Сергей хотел возразить, но старик не дал ему и слова сказать.
— Нехорошо отказывать в последней просьбе умирающему. Прошу вас, ради самого Христа, распятого за нас, сберегите это! — с чувством, тронувшим Сергея, сказал старик, дрожащей рукой протянув ему лоскут.
— Будь, по-вашему. Я сделаю так, как вы хотите. Успокойтесь, пожалуйста, — устало сказал Сергей, сворачивая шелковую ткань.
— Может, вам удастся прочесть то, что написал перед смертью мой несчастный отец и все усилия его друга будут не напрасны. С мыслью об этом мне легче будет умереть. Ведь я не спросил даже, как его зовут, — старик вздохнул так глухо, словно с этим вздохом из его груди уходили последние силы и замер, страдальчески смежив веки.
— Не надо волноваться. Я даю вам слово, — твердо сказал Сергей, прощаясь.
На блюдечке осталось с десяток пустых ампул для участкового врача, которого Сергей пообещал вызвать утром. Тот должен знать, что они вводили накануне.
Новых вызовов не было, и они ехали по ночному Киеву в сторону подстанции. Сергей смотрел на разворачивающуюся в свете фар серую ленту дороги и не переставал удивляться непостижимости славянской души. Кажется, ей надо совершенно исчерпать себя, быть униженной, растоптанной, уничтоженной, пройти через кошмар испытаний, как это было в 1917, 1941, 1991, чтобы найти в себе силы жить и продолжать любить жизнь.

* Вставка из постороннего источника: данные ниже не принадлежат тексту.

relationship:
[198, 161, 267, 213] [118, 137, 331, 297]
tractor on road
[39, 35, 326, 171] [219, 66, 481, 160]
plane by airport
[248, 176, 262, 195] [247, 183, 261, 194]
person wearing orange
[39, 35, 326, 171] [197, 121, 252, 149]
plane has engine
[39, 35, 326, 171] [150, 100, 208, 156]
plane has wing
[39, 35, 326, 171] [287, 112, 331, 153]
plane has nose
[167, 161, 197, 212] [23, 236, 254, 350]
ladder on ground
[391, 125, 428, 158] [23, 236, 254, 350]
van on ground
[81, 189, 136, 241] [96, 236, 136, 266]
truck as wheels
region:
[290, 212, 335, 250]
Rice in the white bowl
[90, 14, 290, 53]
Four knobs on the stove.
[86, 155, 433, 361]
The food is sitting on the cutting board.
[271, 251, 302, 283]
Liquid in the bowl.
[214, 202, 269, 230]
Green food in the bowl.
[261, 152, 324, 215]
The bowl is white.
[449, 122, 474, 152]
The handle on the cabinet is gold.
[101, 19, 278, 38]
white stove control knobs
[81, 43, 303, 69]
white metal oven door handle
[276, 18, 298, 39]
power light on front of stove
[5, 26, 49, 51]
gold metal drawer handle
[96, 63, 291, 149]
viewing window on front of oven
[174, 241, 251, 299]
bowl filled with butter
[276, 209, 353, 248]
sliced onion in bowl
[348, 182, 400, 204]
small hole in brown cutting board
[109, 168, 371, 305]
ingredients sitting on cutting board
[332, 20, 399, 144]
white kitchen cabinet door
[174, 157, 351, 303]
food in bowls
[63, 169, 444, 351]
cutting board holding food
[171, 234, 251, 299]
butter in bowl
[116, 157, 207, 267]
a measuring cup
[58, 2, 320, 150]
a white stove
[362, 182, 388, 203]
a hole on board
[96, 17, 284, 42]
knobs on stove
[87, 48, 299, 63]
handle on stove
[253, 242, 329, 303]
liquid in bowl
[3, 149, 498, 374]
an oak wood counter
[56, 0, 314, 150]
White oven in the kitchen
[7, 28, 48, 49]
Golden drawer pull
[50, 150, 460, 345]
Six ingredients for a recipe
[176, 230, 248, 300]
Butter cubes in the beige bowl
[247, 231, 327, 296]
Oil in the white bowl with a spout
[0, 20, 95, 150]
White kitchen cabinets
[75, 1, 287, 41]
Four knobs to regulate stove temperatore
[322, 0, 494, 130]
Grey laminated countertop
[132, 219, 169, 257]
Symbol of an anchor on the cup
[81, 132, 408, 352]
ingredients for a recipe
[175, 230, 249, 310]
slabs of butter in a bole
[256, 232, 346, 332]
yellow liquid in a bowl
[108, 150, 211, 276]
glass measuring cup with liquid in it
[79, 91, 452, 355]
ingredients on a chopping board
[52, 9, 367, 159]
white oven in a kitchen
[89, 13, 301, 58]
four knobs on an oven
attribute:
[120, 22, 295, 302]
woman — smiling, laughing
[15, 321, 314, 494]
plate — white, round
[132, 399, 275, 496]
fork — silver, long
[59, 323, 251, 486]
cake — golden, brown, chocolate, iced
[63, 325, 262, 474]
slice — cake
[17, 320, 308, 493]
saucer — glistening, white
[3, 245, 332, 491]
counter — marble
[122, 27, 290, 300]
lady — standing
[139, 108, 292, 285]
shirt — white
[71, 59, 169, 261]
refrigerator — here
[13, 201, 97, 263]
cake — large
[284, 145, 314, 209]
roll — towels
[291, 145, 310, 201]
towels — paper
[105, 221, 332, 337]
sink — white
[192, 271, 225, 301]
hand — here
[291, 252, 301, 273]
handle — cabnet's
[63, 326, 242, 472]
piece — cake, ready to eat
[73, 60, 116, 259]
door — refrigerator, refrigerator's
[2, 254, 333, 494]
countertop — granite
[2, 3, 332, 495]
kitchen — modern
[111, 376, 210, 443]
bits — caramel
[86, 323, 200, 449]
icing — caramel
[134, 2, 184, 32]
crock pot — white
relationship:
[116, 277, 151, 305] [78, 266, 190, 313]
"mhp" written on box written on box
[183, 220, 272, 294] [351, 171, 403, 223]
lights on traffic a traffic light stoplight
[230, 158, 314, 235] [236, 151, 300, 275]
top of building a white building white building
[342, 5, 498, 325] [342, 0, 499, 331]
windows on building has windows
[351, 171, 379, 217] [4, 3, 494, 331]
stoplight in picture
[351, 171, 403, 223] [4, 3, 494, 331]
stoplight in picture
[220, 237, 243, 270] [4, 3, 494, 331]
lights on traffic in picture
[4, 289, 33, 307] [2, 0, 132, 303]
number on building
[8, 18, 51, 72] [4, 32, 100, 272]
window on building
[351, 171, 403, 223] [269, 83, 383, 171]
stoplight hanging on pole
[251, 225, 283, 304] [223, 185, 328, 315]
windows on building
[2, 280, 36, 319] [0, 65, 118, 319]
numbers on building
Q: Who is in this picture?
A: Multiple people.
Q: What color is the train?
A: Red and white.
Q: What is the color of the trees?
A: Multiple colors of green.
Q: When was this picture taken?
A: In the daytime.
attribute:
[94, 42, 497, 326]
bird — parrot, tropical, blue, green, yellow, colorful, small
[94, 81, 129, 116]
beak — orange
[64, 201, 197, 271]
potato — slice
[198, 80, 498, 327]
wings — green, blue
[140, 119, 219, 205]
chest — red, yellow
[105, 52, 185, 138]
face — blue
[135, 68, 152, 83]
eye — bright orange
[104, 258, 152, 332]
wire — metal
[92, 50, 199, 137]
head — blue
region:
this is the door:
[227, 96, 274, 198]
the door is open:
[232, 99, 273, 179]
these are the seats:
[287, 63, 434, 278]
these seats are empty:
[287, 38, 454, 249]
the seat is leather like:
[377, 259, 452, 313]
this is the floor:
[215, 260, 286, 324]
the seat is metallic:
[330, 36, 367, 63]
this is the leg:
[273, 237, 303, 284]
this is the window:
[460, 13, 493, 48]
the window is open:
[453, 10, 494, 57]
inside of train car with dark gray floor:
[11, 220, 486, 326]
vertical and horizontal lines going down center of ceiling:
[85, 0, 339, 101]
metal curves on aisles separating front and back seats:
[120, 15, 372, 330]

На ветровом стекле Сергей видел полупрозрачное отражение своего лица. В его черных волосах над высоким лбом появилась седая прядь, как серебро отделанное чернью. Несколько асимметричные круто надломленные брови придавали его лицу особую привлекательность. Большие светло-карие глаза смотрели открыто и смело. Нельзя было не отметить их выразительности. В последнее время они все чаще туманились печалью, вяло тлели, словно потухающие угли, и не вспомнить уже, когда они блестели радостью веселья или сверкали искрами гнева. Через эти глаза глядела на мир его прямая честная душа.